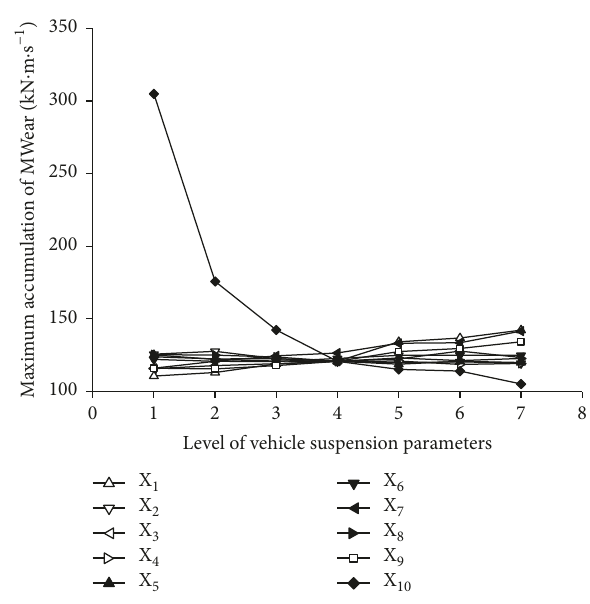
Figure 3: Influence of vehicle parameters on the maximum wear power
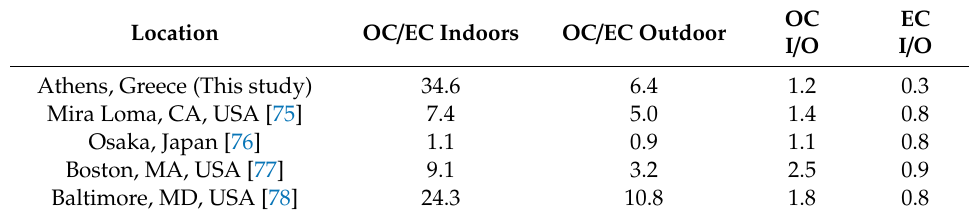
Table 4. Average ratios of organic carbon (OC) and elemental carbon (EC) concentrations in di ff erent sampling sites. Location OC / EC Indoors OC / EC Outdoor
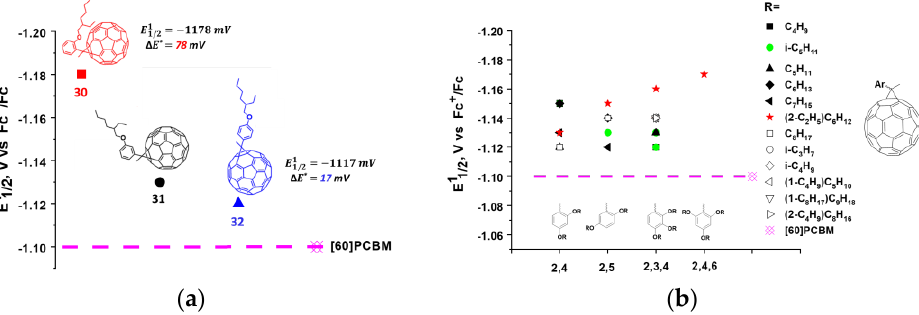
Figure 11. ( a ) Dependence of the first reduction potentials (E 11/2 ) obtained in solution on the position of the alkoxy substituent in the phenyl ring of methanofullerenes 30 – 32 ; ( b ) The effects of the positioning and number of alkoxy substituents in the phenyl fragment on reduction potentials of methanofullerenes.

§ What this task involves: Every line above with the word "Figure" is to be copied out.

§ Exercise result:
Figure 3: Influence of vehicle parameters on the maximum wear power
Figure 11. ( a ) Dependence of the first reduction potentials (E 11/2 ) obtained in solution on the position of the alkoxy substituent in the phenyl ring of methanofullerenes 30 – 32 ; ( b ) The effects of the positioning and number of alkoxy substituents in the phenyl fragment on reduction potentials of methanofullerenes.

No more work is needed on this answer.